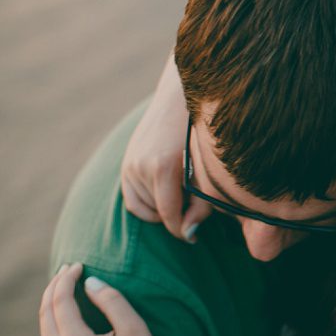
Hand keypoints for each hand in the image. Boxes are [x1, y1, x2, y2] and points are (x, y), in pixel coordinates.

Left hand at [39, 264, 169, 335]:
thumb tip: (90, 282)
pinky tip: (65, 322)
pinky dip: (55, 328)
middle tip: (67, 270)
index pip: (61, 300)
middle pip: (45, 314)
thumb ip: (112, 301)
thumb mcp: (135, 330)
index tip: (78, 264)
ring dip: (51, 308)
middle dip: (54, 288)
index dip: (67, 279)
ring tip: (63, 291)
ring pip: (45, 331)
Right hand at [121, 58, 211, 241]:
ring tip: (184, 197)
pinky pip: (133, 199)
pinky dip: (149, 203)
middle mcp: (140, 165)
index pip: (169, 216)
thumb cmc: (204, 134)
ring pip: (143, 208)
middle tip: (195, 209)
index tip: (194, 238)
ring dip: (162, 209)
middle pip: (156, 213)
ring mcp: (130, 163)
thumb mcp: (207, 171)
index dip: (183, 231)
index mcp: (162, 167)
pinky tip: (168, 194)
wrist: (182, 97)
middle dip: (175, 216)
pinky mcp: (127, 161)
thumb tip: (188, 234)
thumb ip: (201, 204)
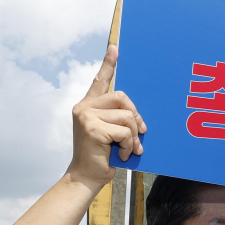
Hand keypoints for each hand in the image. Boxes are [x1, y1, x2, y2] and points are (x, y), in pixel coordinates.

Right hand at [68, 45, 144, 187]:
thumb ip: (118, 119)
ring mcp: (86, 116)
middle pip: (122, 97)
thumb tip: (138, 118)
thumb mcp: (111, 134)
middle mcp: (84, 107)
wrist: (87, 177)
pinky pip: (125, 131)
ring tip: (129, 149)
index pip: (99, 81)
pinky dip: (130, 145)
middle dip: (135, 116)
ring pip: (127, 116)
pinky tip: (122, 155)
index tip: (115, 48)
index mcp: (88, 106)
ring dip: (134, 136)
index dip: (108, 64)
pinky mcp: (92, 128)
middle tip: (139, 133)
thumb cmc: (102, 156)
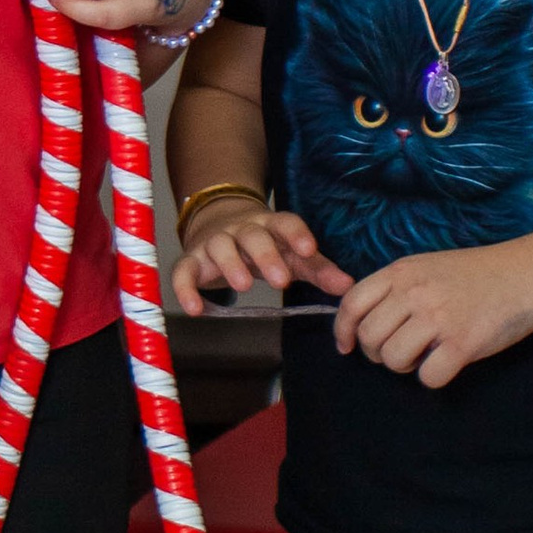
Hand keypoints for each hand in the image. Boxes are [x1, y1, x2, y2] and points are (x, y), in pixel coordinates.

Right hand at [172, 201, 350, 314]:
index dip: (297, 235)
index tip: (310, 249)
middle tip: (280, 280)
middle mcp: (242, 229)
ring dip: (231, 264)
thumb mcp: (292, 254)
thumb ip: (318, 270)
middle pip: (253, 236)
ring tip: (244, 287)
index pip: (286, 223)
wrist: (217, 223)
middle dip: (266, 256)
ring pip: (220, 247)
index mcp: (271, 225)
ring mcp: (215, 242)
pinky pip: (184, 271)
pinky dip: (185, 288)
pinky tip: (194, 309)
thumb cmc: (264, 245)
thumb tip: (348, 287)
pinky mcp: (191, 260)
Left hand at [333, 238, 532, 385]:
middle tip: (403, 349)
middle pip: (369, 338)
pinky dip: (434, 376)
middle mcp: (415, 293)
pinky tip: (448, 362)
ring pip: (393, 360)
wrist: (526, 275)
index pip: (352, 304)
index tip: (347, 346)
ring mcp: (438, 318)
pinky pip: (428, 377)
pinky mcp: (462, 344)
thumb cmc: (476, 274)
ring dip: (406, 365)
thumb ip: (395, 288)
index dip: (343, 330)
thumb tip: (360, 322)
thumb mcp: (427, 266)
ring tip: (427, 352)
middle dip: (378, 353)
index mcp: (402, 272)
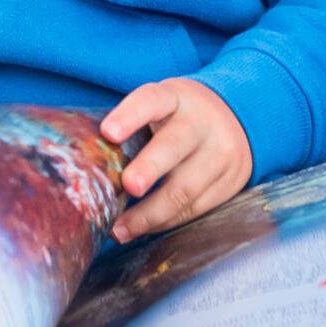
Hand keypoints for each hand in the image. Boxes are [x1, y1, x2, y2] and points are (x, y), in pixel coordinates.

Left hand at [101, 78, 252, 241]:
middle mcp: (202, 122)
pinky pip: (195, 208)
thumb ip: (133, 127)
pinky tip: (143, 228)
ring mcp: (220, 152)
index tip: (108, 132)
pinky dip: (165, 221)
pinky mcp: (230, 182)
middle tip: (128, 185)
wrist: (236, 116)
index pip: (152, 100)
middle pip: (174, 145)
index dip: (130, 115)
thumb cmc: (179, 116)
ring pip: (185, 188)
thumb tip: (88, 166)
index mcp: (176, 97)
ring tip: (120, 229)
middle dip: (150, 167)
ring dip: (149, 213)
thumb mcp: (162, 106)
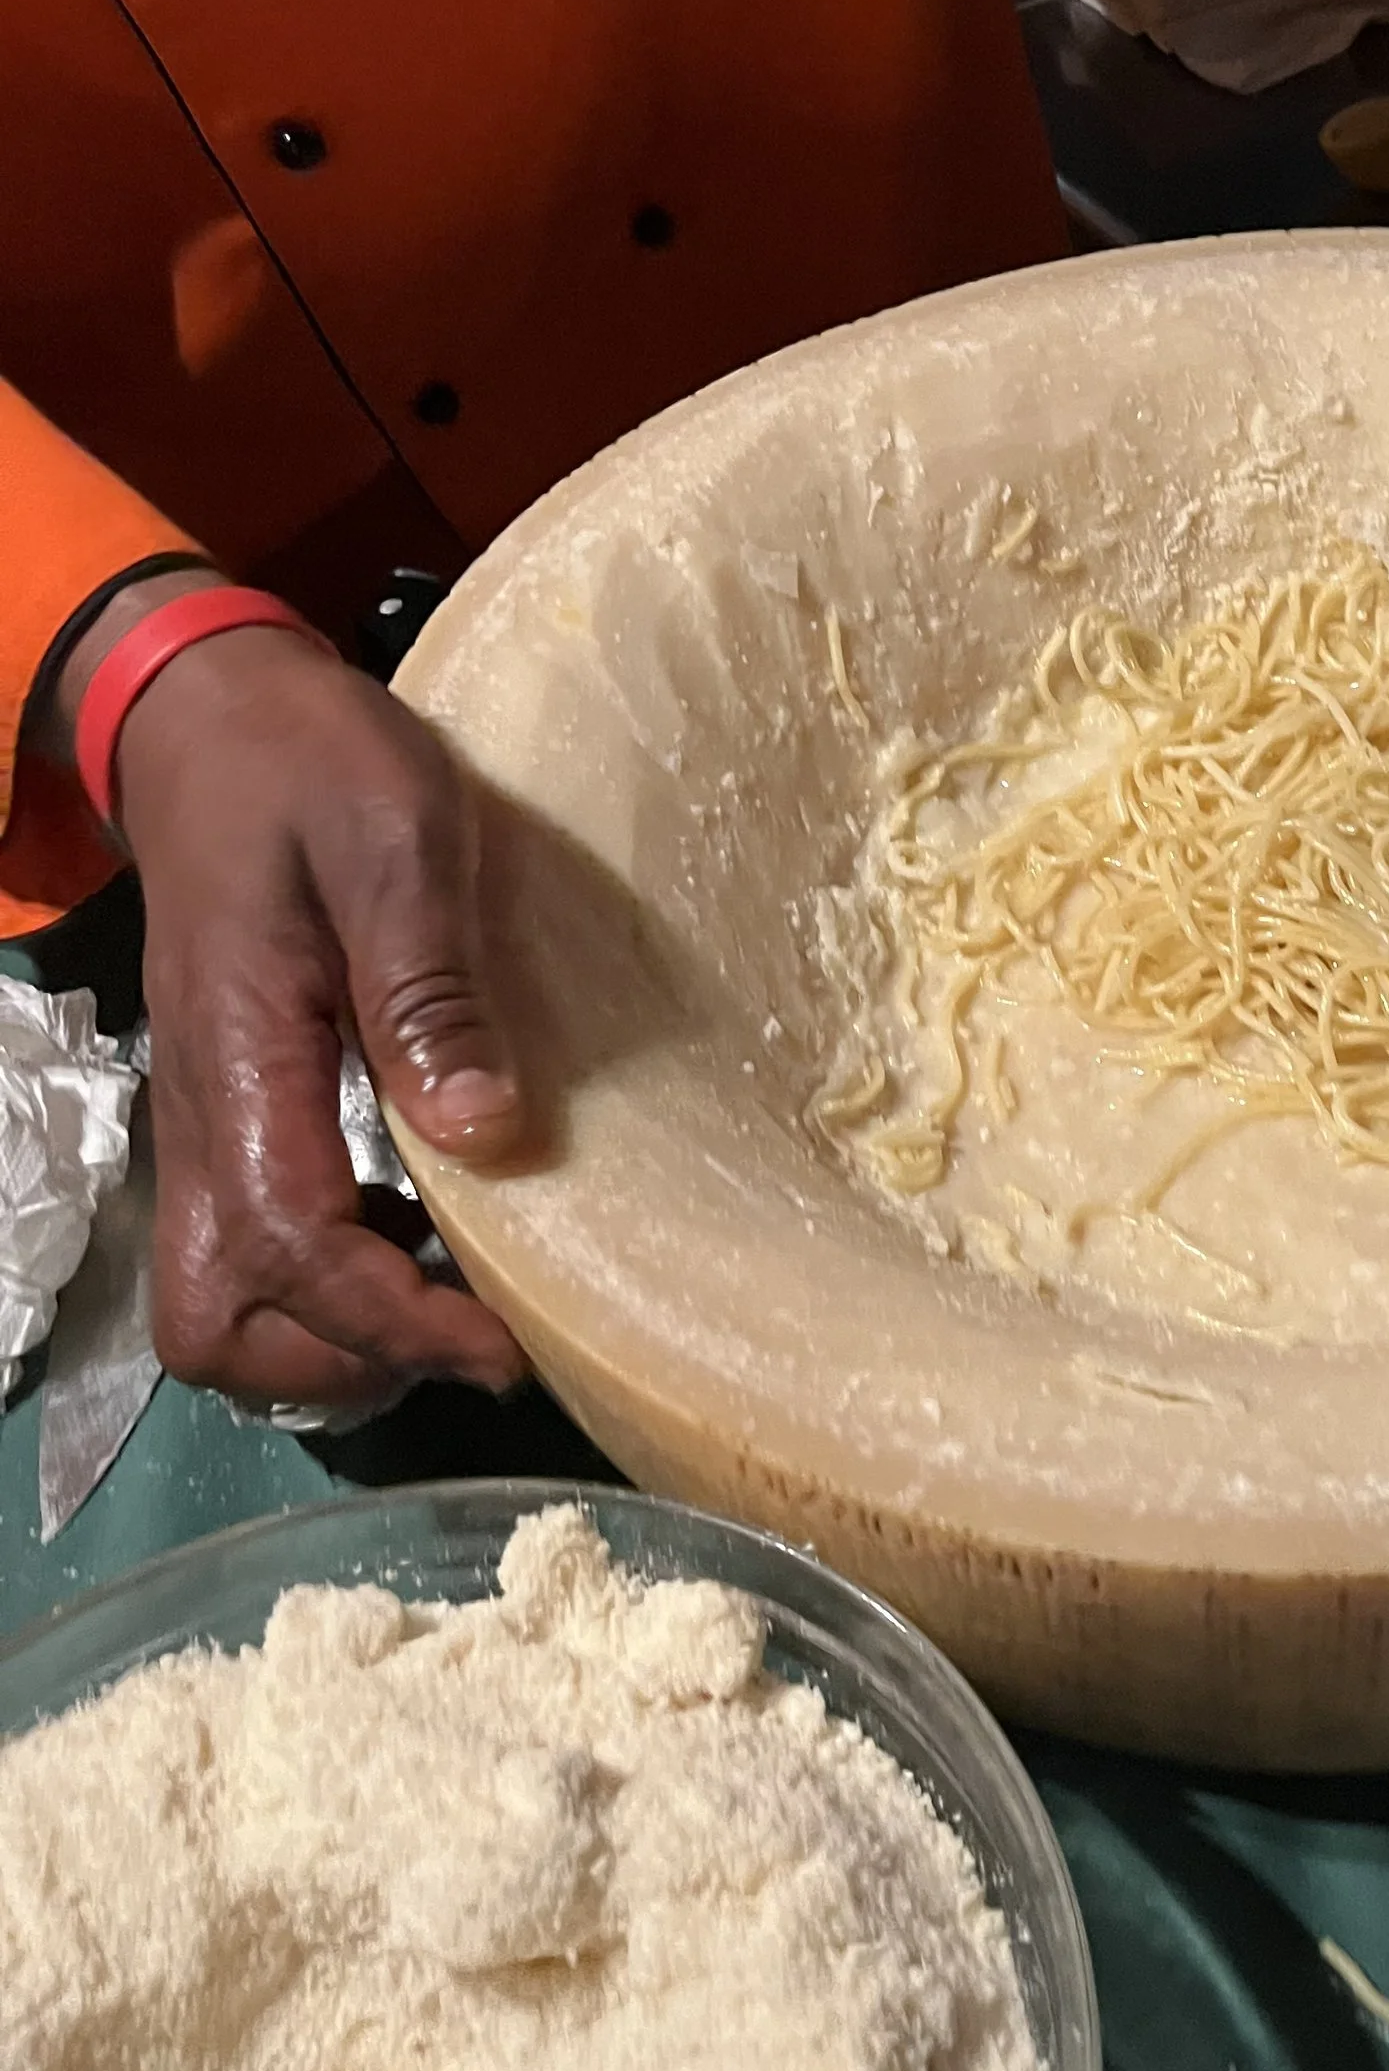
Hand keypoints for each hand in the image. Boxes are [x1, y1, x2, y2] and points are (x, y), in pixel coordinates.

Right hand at [48, 583, 529, 1409]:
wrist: (209, 710)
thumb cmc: (313, 759)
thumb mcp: (398, 836)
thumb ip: (430, 987)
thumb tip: (484, 1129)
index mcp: (242, 1056)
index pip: (290, 1248)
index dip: (395, 1322)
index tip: (503, 1344)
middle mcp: (202, 1114)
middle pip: (213, 1322)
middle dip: (333, 1360)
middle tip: (463, 1332)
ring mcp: (204, 1117)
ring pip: (217, 1299)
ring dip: (326, 1331)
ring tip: (454, 1295)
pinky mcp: (229, 1106)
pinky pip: (246, 1241)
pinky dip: (323, 1276)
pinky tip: (424, 1225)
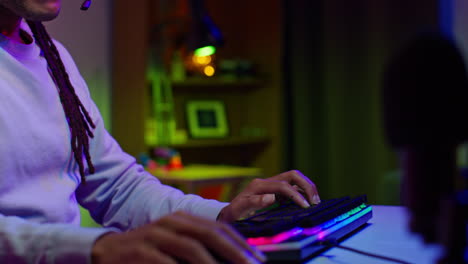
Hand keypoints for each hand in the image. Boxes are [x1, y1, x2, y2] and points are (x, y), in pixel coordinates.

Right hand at [91, 211, 265, 263]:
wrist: (106, 250)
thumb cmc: (147, 250)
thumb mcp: (174, 244)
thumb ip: (198, 248)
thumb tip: (230, 259)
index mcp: (182, 218)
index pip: (218, 227)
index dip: (239, 242)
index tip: (256, 257)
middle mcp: (171, 222)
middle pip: (209, 234)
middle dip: (234, 252)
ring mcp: (155, 235)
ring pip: (191, 247)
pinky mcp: (142, 252)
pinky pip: (167, 263)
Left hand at [218, 170, 319, 221]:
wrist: (229, 214)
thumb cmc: (234, 213)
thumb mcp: (240, 209)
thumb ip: (254, 202)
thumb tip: (271, 197)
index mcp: (259, 185)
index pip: (284, 186)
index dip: (296, 195)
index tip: (306, 206)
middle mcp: (266, 182)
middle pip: (292, 176)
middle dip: (306, 186)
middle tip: (315, 201)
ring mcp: (271, 185)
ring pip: (294, 179)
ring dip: (306, 188)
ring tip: (315, 201)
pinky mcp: (274, 191)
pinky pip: (292, 187)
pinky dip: (302, 192)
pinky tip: (307, 202)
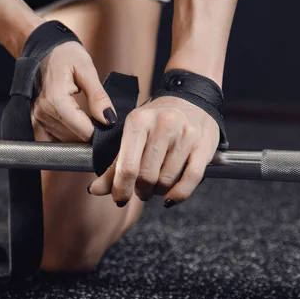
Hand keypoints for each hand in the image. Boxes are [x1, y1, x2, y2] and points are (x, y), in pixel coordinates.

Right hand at [32, 41, 116, 141]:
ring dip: (78, 136)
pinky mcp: (35, 121)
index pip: (82, 130)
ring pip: (63, 141)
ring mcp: (36, 118)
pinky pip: (50, 140)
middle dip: (90, 134)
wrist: (45, 50)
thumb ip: (98, 97)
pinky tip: (75, 128)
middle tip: (102, 122)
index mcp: (56, 100)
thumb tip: (109, 119)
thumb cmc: (65, 55)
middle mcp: (43, 112)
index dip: (99, 133)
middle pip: (73, 139)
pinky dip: (64, 138)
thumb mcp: (86, 70)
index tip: (109, 126)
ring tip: (89, 122)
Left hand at [88, 96, 219, 206]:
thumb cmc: (157, 121)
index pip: (127, 166)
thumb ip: (115, 164)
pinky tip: (171, 197)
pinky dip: (178, 194)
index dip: (121, 189)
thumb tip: (95, 190)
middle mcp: (163, 125)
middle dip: (141, 191)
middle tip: (141, 191)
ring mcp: (185, 135)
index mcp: (138, 121)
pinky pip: (191, 179)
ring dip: (158, 191)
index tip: (119, 199)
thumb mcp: (132, 134)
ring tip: (156, 187)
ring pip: (167, 180)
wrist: (192, 99)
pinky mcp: (204, 145)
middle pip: (146, 176)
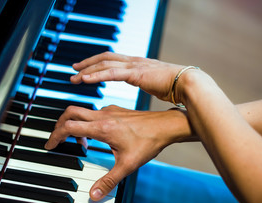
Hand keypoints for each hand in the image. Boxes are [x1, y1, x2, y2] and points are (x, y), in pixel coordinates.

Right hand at [45, 105, 193, 200]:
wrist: (165, 126)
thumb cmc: (149, 141)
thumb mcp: (128, 164)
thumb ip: (109, 180)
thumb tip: (95, 194)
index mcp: (102, 128)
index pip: (70, 127)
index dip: (56, 136)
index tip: (50, 145)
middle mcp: (103, 116)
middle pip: (70, 112)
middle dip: (60, 125)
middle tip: (57, 139)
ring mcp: (109, 111)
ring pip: (82, 111)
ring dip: (74, 123)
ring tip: (78, 141)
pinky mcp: (115, 110)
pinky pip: (93, 113)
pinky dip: (87, 122)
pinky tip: (95, 135)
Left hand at [70, 51, 187, 101]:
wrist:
__________
PROBLEM TO WORK ON:
Look through the entries above and quote exactly the lines from the line with "ring pip: (143, 208)" to the line with "thumb tip: (188, 234)", counting both of those lines.

RESPONSE TO THE TASK:
ring pip: (143, 208)
middle tip: (195, 209)
index tip: (194, 238)
ring dip: (162, 209)
middle pip: (156, 213)
ring mcp: (130, 163)
thumb mcp: (207, 171)
index dip: (183, 231)
index mcp: (162, 167)
pinky tip: (168, 194)
wrist: (182, 97)
middle dip: (175, 216)
pinky mcp: (127, 161)
thumb tip: (188, 234)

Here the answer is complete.